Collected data
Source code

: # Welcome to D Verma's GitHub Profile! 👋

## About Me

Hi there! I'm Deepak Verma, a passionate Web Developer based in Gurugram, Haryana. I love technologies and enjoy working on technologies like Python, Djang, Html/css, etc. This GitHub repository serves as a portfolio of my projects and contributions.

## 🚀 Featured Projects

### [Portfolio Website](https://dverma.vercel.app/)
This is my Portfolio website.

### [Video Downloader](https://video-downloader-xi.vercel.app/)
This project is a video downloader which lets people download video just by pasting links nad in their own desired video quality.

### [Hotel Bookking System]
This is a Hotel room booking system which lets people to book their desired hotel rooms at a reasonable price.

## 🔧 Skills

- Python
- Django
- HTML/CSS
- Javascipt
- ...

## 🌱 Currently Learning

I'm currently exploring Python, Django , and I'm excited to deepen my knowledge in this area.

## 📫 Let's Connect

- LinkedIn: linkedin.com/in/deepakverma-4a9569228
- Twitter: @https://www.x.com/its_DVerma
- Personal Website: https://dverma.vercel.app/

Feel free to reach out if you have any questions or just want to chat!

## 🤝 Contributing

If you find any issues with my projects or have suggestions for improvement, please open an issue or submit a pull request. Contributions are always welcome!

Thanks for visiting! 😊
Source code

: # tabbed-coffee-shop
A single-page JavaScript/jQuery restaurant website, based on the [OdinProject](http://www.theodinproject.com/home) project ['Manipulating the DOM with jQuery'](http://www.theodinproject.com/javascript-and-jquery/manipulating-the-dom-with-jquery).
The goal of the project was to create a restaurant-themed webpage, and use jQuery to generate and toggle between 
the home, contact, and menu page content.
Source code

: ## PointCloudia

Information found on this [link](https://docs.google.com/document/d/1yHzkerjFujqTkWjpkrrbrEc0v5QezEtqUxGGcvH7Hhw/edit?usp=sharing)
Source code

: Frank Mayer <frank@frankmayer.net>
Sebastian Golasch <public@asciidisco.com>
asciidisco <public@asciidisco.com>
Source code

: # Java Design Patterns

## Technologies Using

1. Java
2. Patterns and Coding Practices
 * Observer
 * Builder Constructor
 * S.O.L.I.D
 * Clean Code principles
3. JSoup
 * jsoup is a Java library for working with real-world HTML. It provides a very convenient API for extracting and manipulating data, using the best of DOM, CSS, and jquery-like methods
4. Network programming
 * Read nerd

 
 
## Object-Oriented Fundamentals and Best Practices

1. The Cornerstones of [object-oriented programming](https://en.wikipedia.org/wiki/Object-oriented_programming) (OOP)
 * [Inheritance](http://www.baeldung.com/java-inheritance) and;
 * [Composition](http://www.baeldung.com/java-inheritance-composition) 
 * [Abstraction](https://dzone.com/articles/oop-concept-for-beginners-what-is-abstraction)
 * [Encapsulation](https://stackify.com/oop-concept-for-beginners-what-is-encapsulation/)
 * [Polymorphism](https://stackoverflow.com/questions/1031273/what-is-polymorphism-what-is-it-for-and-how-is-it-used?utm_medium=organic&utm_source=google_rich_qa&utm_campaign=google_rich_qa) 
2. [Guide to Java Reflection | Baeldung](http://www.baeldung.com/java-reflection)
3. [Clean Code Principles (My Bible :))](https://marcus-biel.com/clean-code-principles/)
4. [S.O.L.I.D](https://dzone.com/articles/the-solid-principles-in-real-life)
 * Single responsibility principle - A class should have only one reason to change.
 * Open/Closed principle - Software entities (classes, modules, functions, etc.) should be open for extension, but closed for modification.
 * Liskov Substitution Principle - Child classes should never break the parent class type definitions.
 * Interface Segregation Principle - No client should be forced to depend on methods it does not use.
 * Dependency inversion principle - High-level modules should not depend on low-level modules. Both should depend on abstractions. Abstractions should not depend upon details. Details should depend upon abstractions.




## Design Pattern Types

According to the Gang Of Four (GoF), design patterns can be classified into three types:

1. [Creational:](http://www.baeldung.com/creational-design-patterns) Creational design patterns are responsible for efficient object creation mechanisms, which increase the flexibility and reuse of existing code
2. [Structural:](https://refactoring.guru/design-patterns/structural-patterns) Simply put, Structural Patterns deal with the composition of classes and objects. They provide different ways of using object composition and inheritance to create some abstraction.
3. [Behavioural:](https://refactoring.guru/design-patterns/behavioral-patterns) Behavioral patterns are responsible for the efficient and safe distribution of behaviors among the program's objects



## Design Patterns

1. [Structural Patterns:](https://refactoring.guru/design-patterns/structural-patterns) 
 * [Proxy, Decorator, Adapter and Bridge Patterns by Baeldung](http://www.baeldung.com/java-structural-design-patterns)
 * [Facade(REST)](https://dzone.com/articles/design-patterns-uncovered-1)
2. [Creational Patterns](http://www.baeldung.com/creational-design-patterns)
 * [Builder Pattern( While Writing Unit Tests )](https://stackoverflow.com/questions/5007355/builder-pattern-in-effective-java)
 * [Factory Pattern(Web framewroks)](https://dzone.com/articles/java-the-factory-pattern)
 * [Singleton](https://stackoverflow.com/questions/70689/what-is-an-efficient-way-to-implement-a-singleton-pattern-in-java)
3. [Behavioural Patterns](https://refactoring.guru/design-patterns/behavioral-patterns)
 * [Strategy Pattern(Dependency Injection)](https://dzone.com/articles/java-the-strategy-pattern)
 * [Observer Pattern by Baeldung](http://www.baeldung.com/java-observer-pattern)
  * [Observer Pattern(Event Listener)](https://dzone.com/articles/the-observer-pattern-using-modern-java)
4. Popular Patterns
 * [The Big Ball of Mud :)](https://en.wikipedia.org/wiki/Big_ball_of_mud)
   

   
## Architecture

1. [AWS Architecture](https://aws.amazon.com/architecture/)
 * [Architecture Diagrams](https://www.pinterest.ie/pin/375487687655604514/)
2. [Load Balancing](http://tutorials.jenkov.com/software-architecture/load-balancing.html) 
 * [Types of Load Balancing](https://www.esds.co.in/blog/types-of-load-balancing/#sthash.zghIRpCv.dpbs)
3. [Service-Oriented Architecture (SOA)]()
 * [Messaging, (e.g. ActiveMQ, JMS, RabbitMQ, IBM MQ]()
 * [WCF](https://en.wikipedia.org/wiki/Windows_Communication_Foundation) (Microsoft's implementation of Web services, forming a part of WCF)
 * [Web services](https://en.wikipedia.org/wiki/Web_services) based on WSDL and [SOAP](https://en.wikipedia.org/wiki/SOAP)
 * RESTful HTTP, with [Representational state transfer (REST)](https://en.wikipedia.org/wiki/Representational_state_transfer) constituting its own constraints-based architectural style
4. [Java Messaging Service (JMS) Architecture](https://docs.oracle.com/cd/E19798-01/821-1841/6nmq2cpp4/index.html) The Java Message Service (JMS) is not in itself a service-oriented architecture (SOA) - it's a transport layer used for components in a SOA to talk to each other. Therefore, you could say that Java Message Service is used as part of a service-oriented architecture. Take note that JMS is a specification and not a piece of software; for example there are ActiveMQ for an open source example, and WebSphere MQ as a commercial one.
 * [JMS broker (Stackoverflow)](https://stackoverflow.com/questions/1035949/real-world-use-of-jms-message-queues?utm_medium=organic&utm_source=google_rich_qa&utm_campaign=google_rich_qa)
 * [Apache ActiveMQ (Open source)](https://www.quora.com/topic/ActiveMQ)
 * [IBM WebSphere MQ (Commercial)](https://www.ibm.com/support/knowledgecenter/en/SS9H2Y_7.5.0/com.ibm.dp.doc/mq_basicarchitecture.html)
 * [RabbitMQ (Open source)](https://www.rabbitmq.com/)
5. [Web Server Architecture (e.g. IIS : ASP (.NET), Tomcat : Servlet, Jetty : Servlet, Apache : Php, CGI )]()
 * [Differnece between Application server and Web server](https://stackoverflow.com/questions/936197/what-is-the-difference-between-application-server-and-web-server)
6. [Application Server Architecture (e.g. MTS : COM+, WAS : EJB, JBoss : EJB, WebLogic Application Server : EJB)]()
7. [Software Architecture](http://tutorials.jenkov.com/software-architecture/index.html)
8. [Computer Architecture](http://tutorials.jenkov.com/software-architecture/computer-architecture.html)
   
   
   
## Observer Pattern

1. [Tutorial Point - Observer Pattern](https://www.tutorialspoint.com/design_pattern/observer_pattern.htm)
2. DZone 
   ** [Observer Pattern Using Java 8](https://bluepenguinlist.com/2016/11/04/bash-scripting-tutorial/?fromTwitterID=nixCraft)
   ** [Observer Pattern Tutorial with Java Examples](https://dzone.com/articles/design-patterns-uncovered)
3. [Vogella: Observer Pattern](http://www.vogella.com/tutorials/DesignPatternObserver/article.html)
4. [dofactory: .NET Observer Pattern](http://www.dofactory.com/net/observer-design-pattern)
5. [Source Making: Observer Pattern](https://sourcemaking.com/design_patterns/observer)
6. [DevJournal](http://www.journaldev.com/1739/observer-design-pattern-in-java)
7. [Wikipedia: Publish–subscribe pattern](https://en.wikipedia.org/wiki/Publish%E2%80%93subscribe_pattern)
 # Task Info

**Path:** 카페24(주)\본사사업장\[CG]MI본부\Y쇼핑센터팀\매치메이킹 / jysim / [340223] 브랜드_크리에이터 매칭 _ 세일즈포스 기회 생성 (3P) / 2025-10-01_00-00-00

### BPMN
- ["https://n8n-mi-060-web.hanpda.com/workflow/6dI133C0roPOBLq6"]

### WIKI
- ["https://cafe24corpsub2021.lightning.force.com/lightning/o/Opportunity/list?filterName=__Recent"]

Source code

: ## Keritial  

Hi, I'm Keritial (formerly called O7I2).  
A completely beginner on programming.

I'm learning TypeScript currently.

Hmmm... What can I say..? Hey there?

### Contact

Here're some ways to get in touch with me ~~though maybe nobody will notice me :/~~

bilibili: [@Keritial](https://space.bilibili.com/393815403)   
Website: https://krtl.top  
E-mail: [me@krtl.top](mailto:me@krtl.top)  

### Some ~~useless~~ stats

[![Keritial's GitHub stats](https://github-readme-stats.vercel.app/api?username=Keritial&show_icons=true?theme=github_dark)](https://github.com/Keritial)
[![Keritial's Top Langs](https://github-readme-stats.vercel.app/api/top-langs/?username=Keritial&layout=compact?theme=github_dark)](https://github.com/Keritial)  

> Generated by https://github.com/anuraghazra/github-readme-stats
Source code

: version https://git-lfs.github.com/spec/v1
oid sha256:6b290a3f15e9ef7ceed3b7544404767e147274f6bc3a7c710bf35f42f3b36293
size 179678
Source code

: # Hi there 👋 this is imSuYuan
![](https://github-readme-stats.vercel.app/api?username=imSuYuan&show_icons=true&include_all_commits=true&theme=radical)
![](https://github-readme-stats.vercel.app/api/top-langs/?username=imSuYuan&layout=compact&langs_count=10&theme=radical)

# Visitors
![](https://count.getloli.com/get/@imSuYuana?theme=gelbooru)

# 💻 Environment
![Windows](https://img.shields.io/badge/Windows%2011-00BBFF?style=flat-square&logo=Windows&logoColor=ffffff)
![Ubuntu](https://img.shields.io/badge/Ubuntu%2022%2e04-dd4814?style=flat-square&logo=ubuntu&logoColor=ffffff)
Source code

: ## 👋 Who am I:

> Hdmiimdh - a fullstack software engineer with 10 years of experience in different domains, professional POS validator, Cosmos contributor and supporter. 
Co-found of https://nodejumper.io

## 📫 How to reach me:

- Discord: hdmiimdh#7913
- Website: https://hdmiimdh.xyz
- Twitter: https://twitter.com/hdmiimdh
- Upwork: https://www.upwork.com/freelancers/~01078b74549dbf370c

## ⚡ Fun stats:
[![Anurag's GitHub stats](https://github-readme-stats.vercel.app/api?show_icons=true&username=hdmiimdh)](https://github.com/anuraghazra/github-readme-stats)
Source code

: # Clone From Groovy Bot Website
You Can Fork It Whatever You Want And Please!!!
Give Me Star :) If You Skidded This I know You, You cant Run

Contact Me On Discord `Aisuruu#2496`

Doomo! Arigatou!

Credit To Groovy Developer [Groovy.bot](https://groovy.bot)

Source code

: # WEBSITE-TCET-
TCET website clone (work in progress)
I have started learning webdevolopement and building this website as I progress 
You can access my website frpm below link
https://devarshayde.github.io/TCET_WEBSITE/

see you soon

WHAT TO PRODUCE.
Update the data, starting at its first line and going through the line with "This is my Portfolio website.", so that "Web Developer" becomes "Software Developer" and nothing else changes. Return only those lines.

ANSWER TO THIS TASK.
Source code

: # Welcome to D Verma's GitHub Profile! 👋

## About Me

Hi there! I'm Deepak Verma, a passionate Software Developer based in Gurugram, Haryana. I love technologies and enjoy working on technologies like Python, Djang, Html/css, etc. This GitHub repository serves as a portfolio of my projects and contributions.

## 🚀 Featured Projects

### [Portfolio Website](https://dverma.vercel.app/)
This is my Portfolio website.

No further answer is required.